Not only can wet/dry vacuums suck up water and pick up hard debris, these units also can be used to reach high spaces, remove cobwebs or vacuum window blinds. Some units can be converted into blowers by switching the hose from the suction side to the exhaust side to blow leaves and other debris from sidewalks. The machines can be used to vacuum wet entrance mats or pick up standing water to prevent slips and falls.

They might even be used to restore restroom floors, according to Jim Traudt, vice president of sales at Right Choice Janitorial Supply, Milwaukee.

“It is very hard to mop a floor clean,” he explains. “I cannot extract debris and soil from grout lines without a vacuum. You can use a wet/dry vac to flood the floor with water and chemicals, agitate it, and then vacuum up the water and dirt after you’re done.”

Differentiating Between Commercial and Retail Wet/dry Vacuums

A decent commercial wet/dry vacuum can run anywhere from $500 to $1,000 and that kind of price tag often prompts customers to consider running to the nearest big box store for retail units costing less than $100.

For this reason it’s also important to make comparisons between commercial and retail units part of the sales process, says Traudt.

Retail units are often significantly louder than commercial units; the tools are of less quality, too.  Retail offerings also fall short in durability when compared to commercial units, says Bowers.

“Typically wet/dry vacuums at big box retailers are not meant to stand the test of time. They have a lot of plastic components,” he says. “They are not made to withstand the abuse of a commercial, institutional or industrial environment.”

A distributor’s job doesn’t stop once the unit has been sold, says Traudt, noting it’s just as important to educate customers on proper maintenance.

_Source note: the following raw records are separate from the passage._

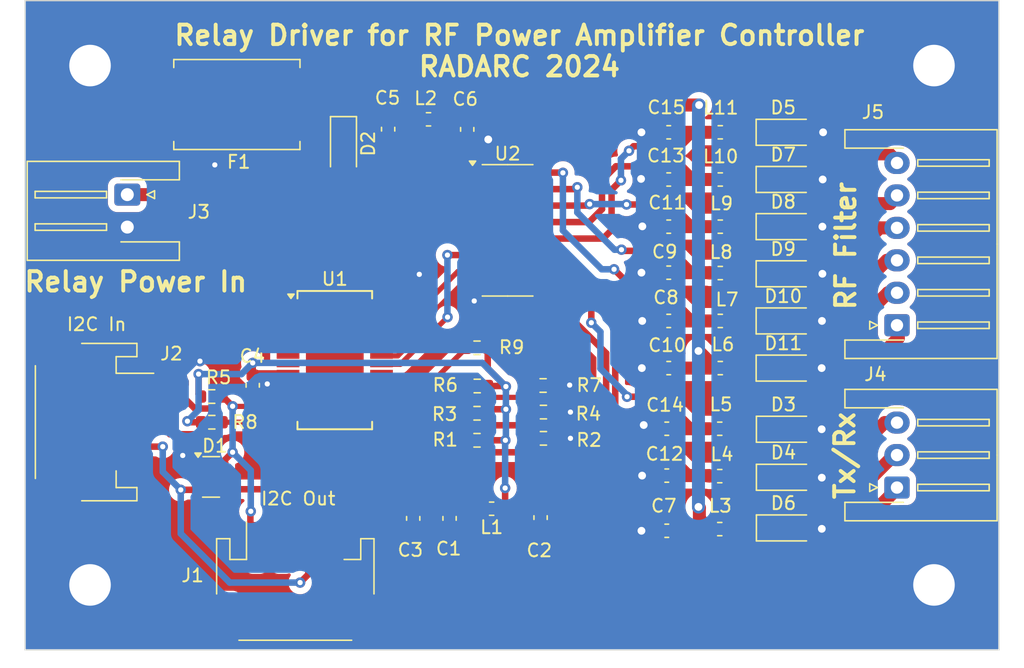
<source format=kicad_pcb>
(kicad_pcb
	(version 20240108)
	(generator "pcbnew")
	(generator_version "8.0")
	(general
		(thickness 1.6)
		(legacy_teardrops no)
	)
	(paper "A4")
	(layers
		(0 "F.Cu" signal)
		(31 "B.Cu" signal)
		(32 "B.Adhes" user "B.Adhesive")
		(33 "F.Adhes" user "F.Adhesive")
		(34 "B.Paste" user)
		(35 "F.Paste" user)
		(36 "B.SilkS" user "B.Silkscreen")
		(37 "F.SilkS" user "F.Silkscreen")
		(38 "B.Mask" user)
		(39 "F.Mask" user)
		(40 "Dwgs.User" user "User.Drawings")
		(41 "Cmts.User" user "User.Comments")
		(42 "Eco1.User" user "User.Eco1")
		(43 "Eco2.User" user "User.Eco2")
		(44 "Edge.Cuts" user)
		(45 "Margin" user)
		(46 "B.CrtYd" user "B.Courtyard")
		(47 "F.CrtYd" user "F.Courtyard")
		(48 "B.Fab" user)
		(49 "F.Fab" user)
		(50 "User.1" user)
		(51 "User.2" user)
		(52 "User.3" user)
		(53 "User.4" user)
		(54 "User.5" user)
		(55 "User.6" user)
		(56 "User.7" user)
		(57 "User.8" user)
		(58 "User.9" user)
	)
	(setup
		(pad_to_mask_clearance 0)
		(allow_soldermask_bridges_in_footprints no)
		(pcbplotparams
			(layerselection 0x00010fc_ffffffff)
			(plot_on_all_layers_selection 0x0000000_00000000)
			(disableapertmacros no)
			(usegerberextensions no)
			(usegerberattributes yes)
			(usegerberadvancedattributes yes)
			(creategerberjobfile yes)
			(dashed_line_dash_ratio 12.000000)
			(dashed_line_gap_ratio 3.000000)
			(svgprecision 4)
			(plotframeref no)
			(viasonmask no)
			(mode 1)
			(useauxorigin no)
			(hpglpennumber 1)
			(hpglpenspeed 20)
			(hpglpendiameter 15.000000)
			(pdf_front_fp_property_popups yes)
			(pdf_back_fp_property_popups yes)
			(dxfpolygonmode yes)
			(dxfimperialunits yes)
			(dxfusepcbnewfont yes)
			(psnegative no)
			(psa4output no)
			(plotreference yes)
			(plotvalue yes)
			(plotfptext yes)
			(plotinvisibletext no)
			(sketchpadsonfab no)
			(subtractmaskfromsilk no)
			(outputformat 1)
			(mirror no)
			(drillshape 1)
			(scaleselection 1)
			(outputdirectory "")
		)
	)
	(net 0 "")
	(net 1 "Net-(J1-Pin_3)")
	(net 2 "GND")
	(net 3 "+3.3V")
	(net 4 "Net-(D2-K)")
	(net 5 "Net-(U2-COM)")
	(net 6 "Net-(U2-O1)")
	(net 7 "Net-(U2-O2)")
	(net 8 "Net-(U2-O3)")
	(net 9 "Net-(U2-O6)")
	(net 10 "Net-(U2-O4)")
	(net 11 "Net-(U2-O7)")
	(net 12 "Net-(U2-O5)")
	(net 13 "Net-(J1-Pin_2)")
	(net 14 "Net-(J1-Pin_1)")
	(net 15 "Net-(D3-K)")
	(net 16 "Net-(D4-K)")
	(net 17 "Net-(D5-K)")
	(net 18 "Net-(D6-K)")
	(net 19 "Net-(D7-K)")
	(net 20 "Net-(D8-K)")
	(net 21 "Net-(D9-K)")
	(net 22 "Net-(D10-K)")
	(net 23 "Net-(D11-K)")
	(net 24 "Net-(J3-Pin_1)")
	(net 25 "Net-(U1-A0)")
	(net 26 "Net-(U1-A1)")
	(net 27 "Net-(U1-A2)")
	(net 28 "Net-(U1-~{RESET})")
	(net 29 "Net-(U1-GPB0)")
	(net 30 "Net-(U1-GPB1)")
	(net 31 "Net-(U1-GPB2)")
	(net 32 "Net-(U1-GPB3)")
	(net 33 "Net-(U1-GPB4)")
	(net 34 "unconnected-(U1-GPB5-Pad6)")
	(net 35 "unconnected-(U1-GPB6-Pad7)")
	(net 36 "unconnected-(U1-GPB7-Pad8)")
	(net 37 "unconnected-(U1-NC-Pad11)")
	(net 38 "unconnected-(U1-NC-Pad14)")
	(net 39 "unconnected-(U1-INTB-Pad19)")
	(net 40 "unconnected-(U1-INTA-Pad20)")
	(net 41 "Net-(U1-GPA0)")
	(net 42 "Net-(U1-GPA1)")
	(net 43 "unconnected-(U1-GPA2-Pad23)")
	(net 44 "unconnected-(U1-GPA3-Pad24)")
	(net 45 "unconnected-(U1-GPA4-Pad25)")
	(net 46 "unconnected-(U1-GPA5-Pad26)")
	(net 47 "unconnected-(U1-GPA6-Pad27)")
	(net 48 "unconnected-(U1-GPA7-Pad28)")
	(footprint "Inductor_SMD:L_0603_1608Metric" (layer "F.Cu") (at 35.93 39.13 180))
	(footprint "Connector_JST:JST_XH_S6B-XH-A-1_1x06_P2.50mm_Horizontal" (layer "F.Cu") (at 67.15 25 90))
	(footprint "Capacitor_SMD:C_0603_1608Metric" (layer "F.Cu") (at 49.57 10.14 180))
	(footprint "Diode_SMD:D_SOD-123F" (layer "F.Cu") (at 58.5125 21.036))
	(footprint "Connector_JST:JST_PH_S4B-PH-SM4-TB_1x04-1MP_P2.00mm_Horizontal" (layer "F.Cu") (at 5.3 32.46 -90))
	(footprint "Diode_SMD:D_SOD-123F" (layer "F.Cu") (at 58.5125 10.14))
	(footprint "Diode_SMD:D_SOD-123F" (layer "F.Cu") (at 58.5125 28.3))
	(footprint "Capacitor_SMD:C_0603_1608Metric" (layer "F.Cu") (at 49.42 32.97 180))
	(footprint "Package_SO:SO-16_3.9x9.9mm_P1.27mm" (layer "F.Cu") (at 37.16 17.69))
	(footprint "MountingHole:MountingHole_3.2mm_M3_DIN965_Pad" (layer "F.Cu") (at 5 45))
	(footprint "Resistor_SMD:R_0603_1608Metric" (layer "F.Cu") (at 34.82 29.68 180))
	(footprint "Capacitor_SMD:C_0603_1608Metric" (layer "F.Cu") (at 32.69 39.875 -90))
	(footprint "Resistor_SMD:R_0603_1608Metric" (layer "F.Cu") (at 34.805 31.78 180))
	(footprint "Inductor_SMD:L_0603_1608Metric" (layer "F.Cu") (at 53.5 32.97 180))
	(footprint "Diode_SMD:D_SOD-123F" (layer "F.Cu") (at 58.5325 40.61))
	(footprint "Capacitor_SMD:C_0603_1608Metric" (layer "F.Cu") (at 29.89 39.875 -90))
	(footprint "Capacitor_SMD:C_0603_1608Metric" (layer "F.Cu") (at 49.57 17.406389 180))
	(footprint "MountingHole:MountingHole_3.2mm_M3_DIN965_Pad" (layer "F.Cu") (at 5 5))
	(footprint "Connector_JST:JST_XH_S3B-XH-A-1_1x03_P2.50mm_Horizontal" (layer "F.Cu") (at 67.15 37.5 90))
	(footprint "Capacitor_SMD:C_0603_1608Metric" (layer "F.Cu") (at 39.7 39.815 -90))
	(footprint "Resistor_SMD:R_0603_1608Metric" (layer "F.Cu") (at 34.805 26.74 180))
	(footprint "Package_TO_SOT_SMD:SOT-143" (layer "F.Cu") (at 14.32 36.68))
	(footprint "Capacitor_SMD:C_0603_1608Metric" (layer "F.Cu") (at 34.05 9.915 -90))
	(footprint "Inductor_SMD:L_0603_1608Metric" (layer "F.Cu") (at 53.5 40.7 180))
	(footprint "Resistor_SMD:R_0603_1608Metric" (layer "F.Cu") (at 14.37 30.49))
	(footprint "Inductor_SMD:L_0603_1608Metric" (layer "F.Cu") (at 31.07 9.14 180))
	(footprint "Capacitor_SMD:C_0603_1608Metric" (layer "F.Cu") (at 49.57 13.775186 180))
	(footprint "Capacitor_SMD:C_0603_1608Metric" (layer "F.Cu") (at 17.53 29.625 -90))
	(footprint "Capacitor_SMD:C_0603_1608Metric" (layer "F.Cu") (at 49.57 20.95 180))
	(footprint "Inductor_SMD:L_0603_1608Metric" (layer "F.Cu") (at 53.54 13.775186 180))
	(footprint "Package_SO:SSOP-28_5.3x10.2mm_P0.65mm" (layer "F.Cu") (at 23.85 27.685))
	(footprint "Connector_JST:JST_XH_S2B-XH-A-1_1x02_P2.50mm_Horizontal" (layer "F.Cu") (at 7.87 14.94 -90))
	(footprint "Inductor_SMD:L_0603_1608Metric" (layer "F.Cu") (at 53.5 36.62 180))
	(footprint "Capacitor_SMD:C_0603_1608Metric" (layer "F.Cu") (at 49.42 40.83 180))
	(footprint "Capacitor_SMD:C_0603_1608Metric" (layer "F.Cu") (at 49.57 24.668795 180))
	(footprint "Resistor_SMD:R_0603_1608Metric" (layer "F.Cu") (at 39.92 31.69))
	(footprint "Resistor_SMD:R_0603_1608Metric" (layer "F.Cu") (at 39.92 33.71))
	(footprint "Diode_SMD:D_SOD-123F" (layer "F.Cu") (at 58.5325 36.71))
	(footprint "Inductor_SMD:L_0603_1608Metric"
		(layer "F.Cu")
		(uuid "b076afcb-0a09-41eb-9b1d-27be2dc91b2d")
		(at 53.54 10.14 180)
		(descr "Inductor SMD 0603 (1608 Metric), square (rectangular) end terminal, IPC_7351 nominal, (Body size source: http://www.tortai-tech.com/upload/download/2011102023233369053.pdf), generated with kicad-footprint-generator")
		(tags "inductor")
		(property "Reference" "L11"
			(at -0.04 1.89 0)
			(layer "F.SilkS")
			(uuid "d50b97d6-5a0c-4bd9-b869
... [319340 chars truncated]
</source>
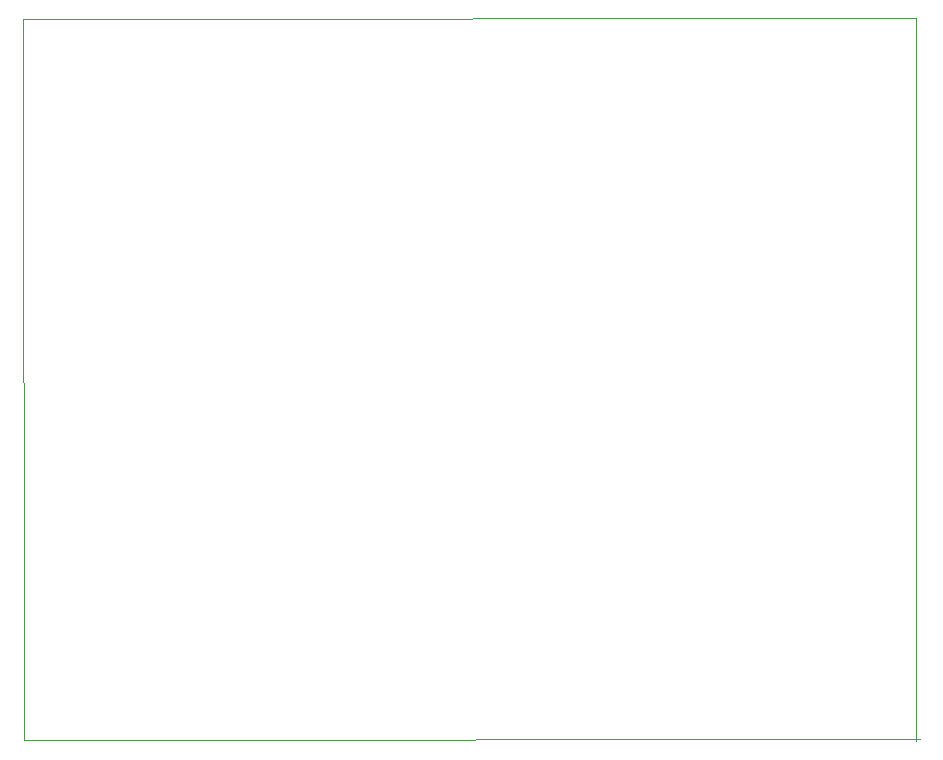
<source format=gbr>
%FSLAX34Y34*%
%MOMM*%
%LNOUTLINE*%
G71*
G01*
%ADD10C, 0.100*%
%LPD*%
G54D10*
X751681Y1191D02*
X-6747Y794D01*
X-7541Y611188D01*
X748109Y611584D01*
X748903Y-397D01*
M02*

</source>
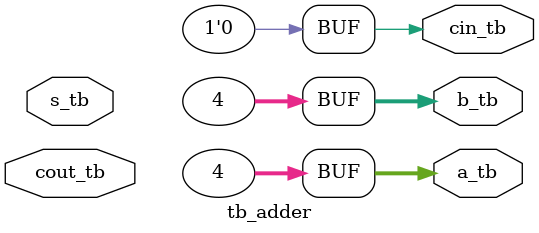
<source format=sv>
module tb_adder(a_tb, b_tb, cin_tb, s_tb, cout_tb);
	output logic [31:0] a_tb;
	output logic [31:0] b_tb;
	input logic [31:0] s_tb;
	output logic cin_tb;
	input logic cout_tb;
	
	adder dut (.a(a_tb), 
			   .b(b_tb), 
			   .cin(cin_tb), 
			   .s(s_tb), 
			   .cout(cout_tb)
			  );
	
	initial begin
		$dumpfile("dump.vcd");
		$dumpvars(0, tb_adder);
		a_tb = 32'h00000000;
		b_tb = 32'h00000004;
		cin_tb = 0;
		#1 a_tb = 32'h00000004;
		b_tb = 32'h00000004;
		cin_tb = 0;
	end
endmodule
		
</source>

“You’ve made sure you sold them the right unit but you also need to teach them how to clean and maintain it,” he says. “It’s common for them to leave the units in closets with water in them. They need to be taught that if they take it apart and let it air dry, they’re going to get much more use out of that machine.”

Taking the time to make sure customers purchase the right wet/dry vacuum for them and getting it into place before disaster strikes will keep clients happy and prepared for anything.

Ronnie Garrett is a freelance writer based in Fort Atkinson, Wis.